I always thought it would be interesting to try and verify the station data with some kind of proxy. Wouldn’t it be interesting to see a set of proxy data collected for the US since 1880 compared to the temperature record. Yes, proxy data has it’s own limitations but if enough data was collected that should tend to average out the errors.
I suspect the problem is no one in the government wants to see any attempt to validate the data. Hence, nothing could ever get funded. It would almost take a volunteer group.

Michael Jankowski
Reply to  Richard M
September 29, 2015 5:20 pm

Richard M, you’re quite right. You’d probably be interested in this…
http://climateaudit.org/2005/02/20/bring-the-proxies-up-to-date/
And this “volunteer”” effort…
http://climateaudit.org/2007/10/12/a-little-secret/

Michael G. Chesko
September 29, 2015 4:17 pm

This is in reference to the graph that ralfellis presented above in the comments section.
Wait a minute, are you saying that CO2 is a follower of a temperature trend rather than the cause of a temperature trend?
I’m just a layman, and I often don’t understand all the scientific jargon, but it seems to me that if CO2 is a “negative-feedback temperature regulator” that a solution calling for a reduction in CO2 to save the world has a big problem.
This makes me wonder…
Can anyone (preferably a scientist) answer these four questions:
• If human beings were producing the same amount of CO2 before the last Ice Age that we are today, would the last Ice Age have been averted?
• Is the fact that human beings burn fossil fuels today going to avert another Ice Age?
• If human activity is capable of abnormally warming the Earth, are we capable of abnormally cooling it?
• What human activity would abnormally cool the Earth?

Steve M. from TN
September 29, 2015 4:27 pm

Double counting lows/highs.
Maybe some can explain this to me, but wouldn’t you only get a double high/low only once…the day you switch? As long as you don’t switch anymore, then it shouldn’t be a problem. It seems to me that a single switch of TOBS would be insignificant in the data.

richard verney
Reply to  Steve M. from TN
September 30, 2015 2:57 am

As I see it, apart from rare isolated events, this can only potentially be a significant and repeated problem where the station TOB coincides with the warmest part of the day.
Obviously the temperature profile of every day is slightly different, but in general the warmest time of the day is an hour or so after the sun has reached its peak height that day.
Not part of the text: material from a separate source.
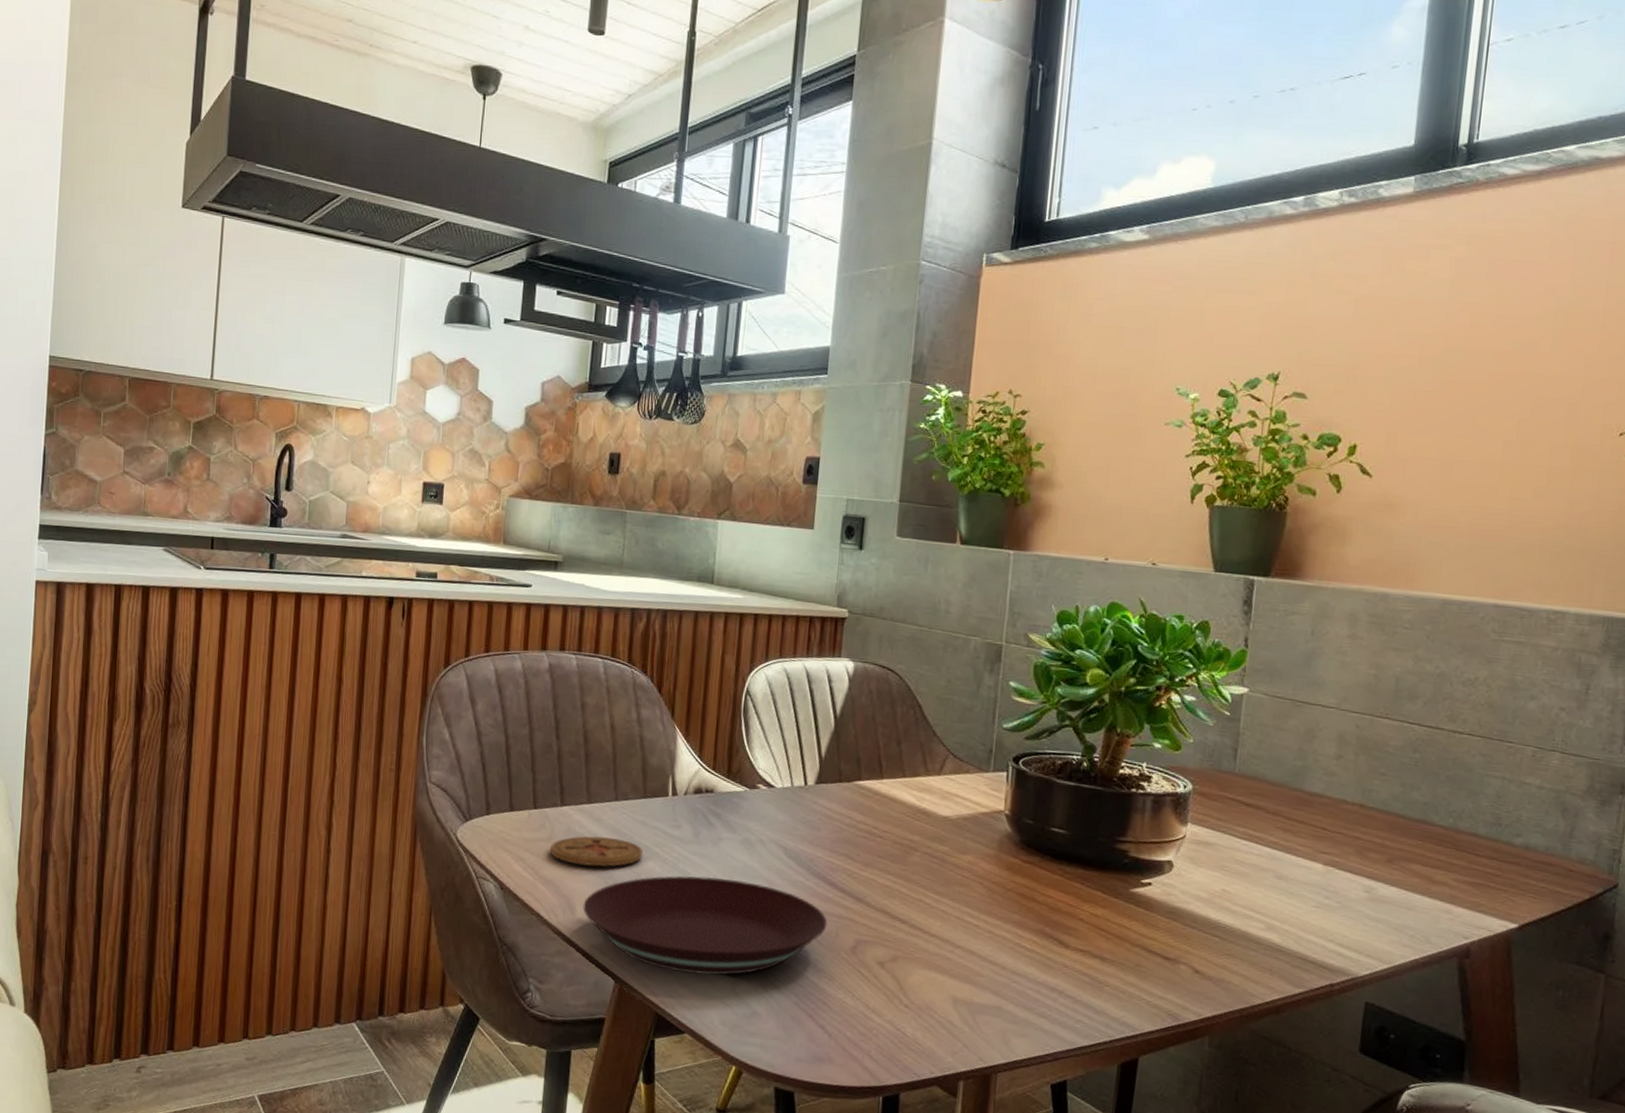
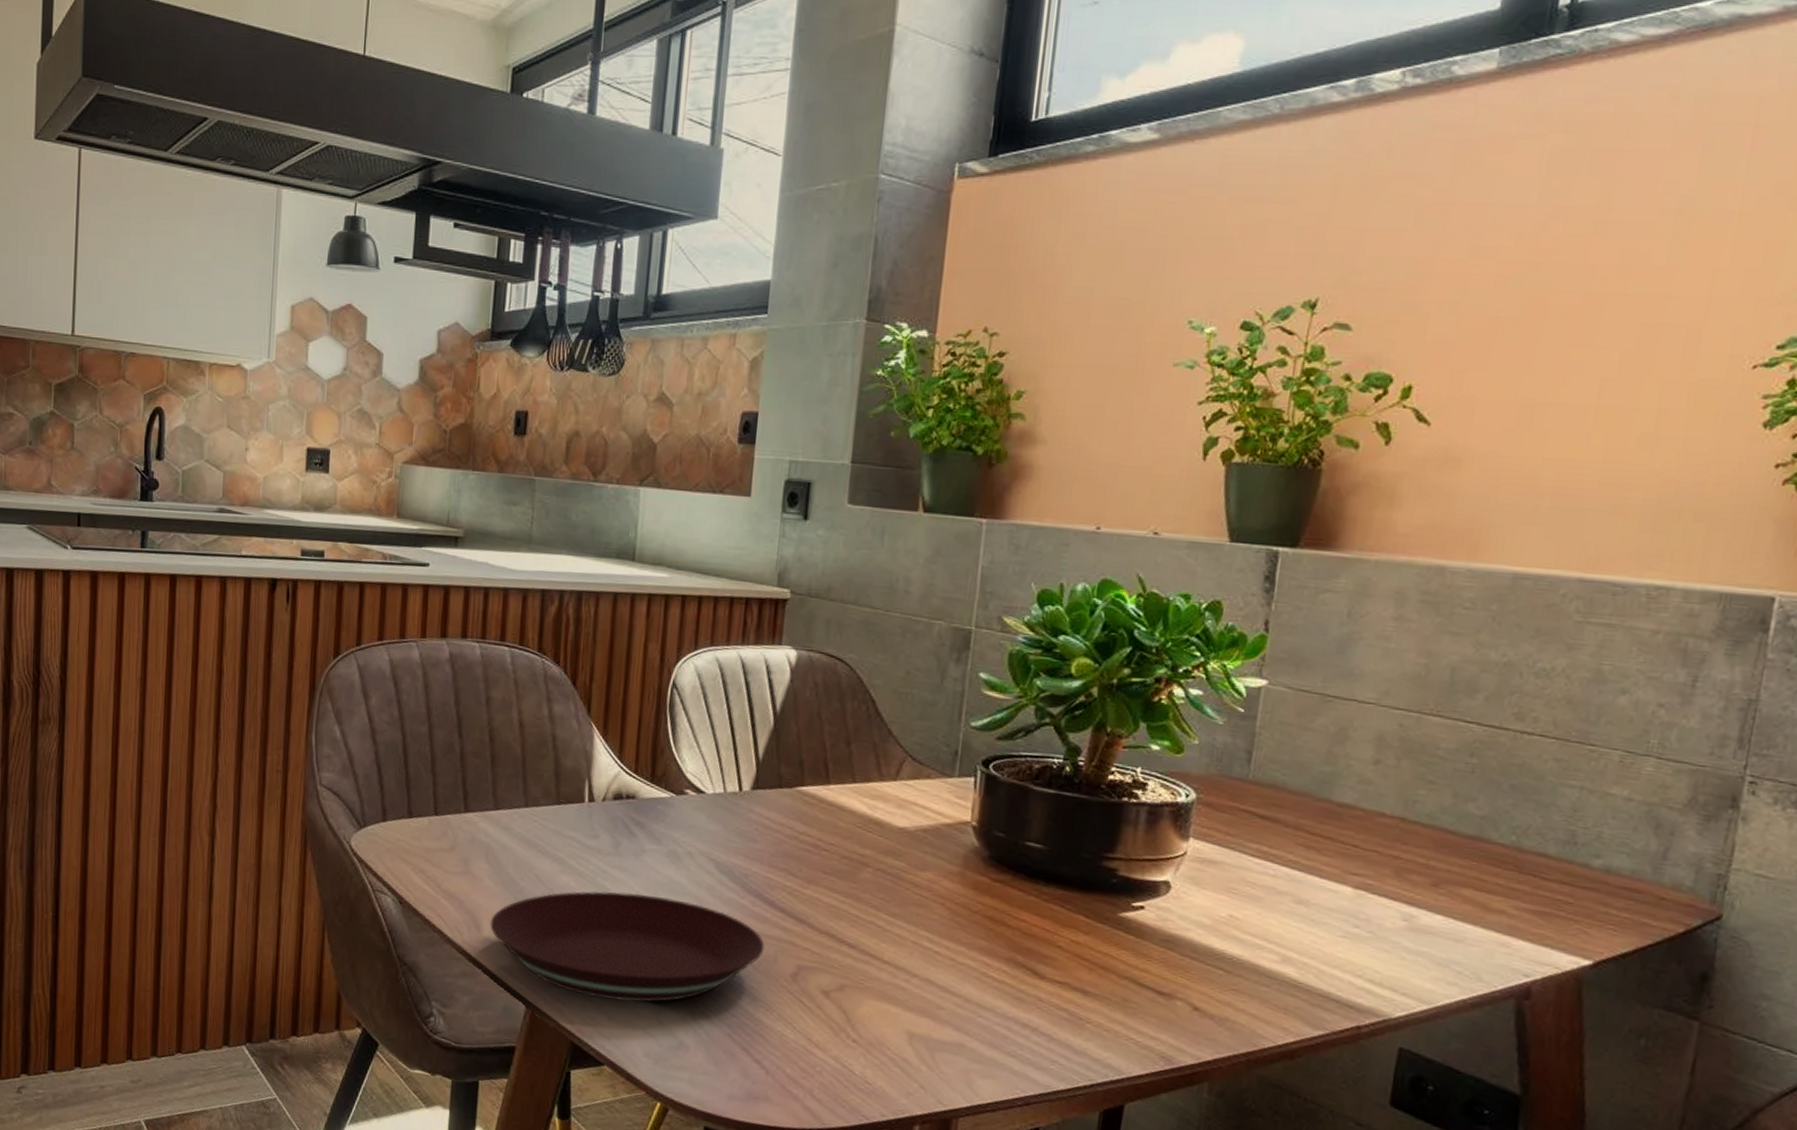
coaster: present [550,836,644,867] -> none [453,846,557,881]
Thus the warmest time of the day is usually some time between about 1pm and 3:30pm.
That being the case, every station that has a TOB coinciding broadly with the warmest time of the day should either be disregarded from the data set, or it should be put in a separate bin, and very detailed and careful consideration should be given to its record, with an adjustment being made if necessary.
But I consider the better practice would be to disregard any station if it has a TOB coinciding approximately with the warmest period of the day.
It would be interesting if Zeke, or Mosher would comment on why they do not simply disregard stations that have TOBs around the warmest part of the day.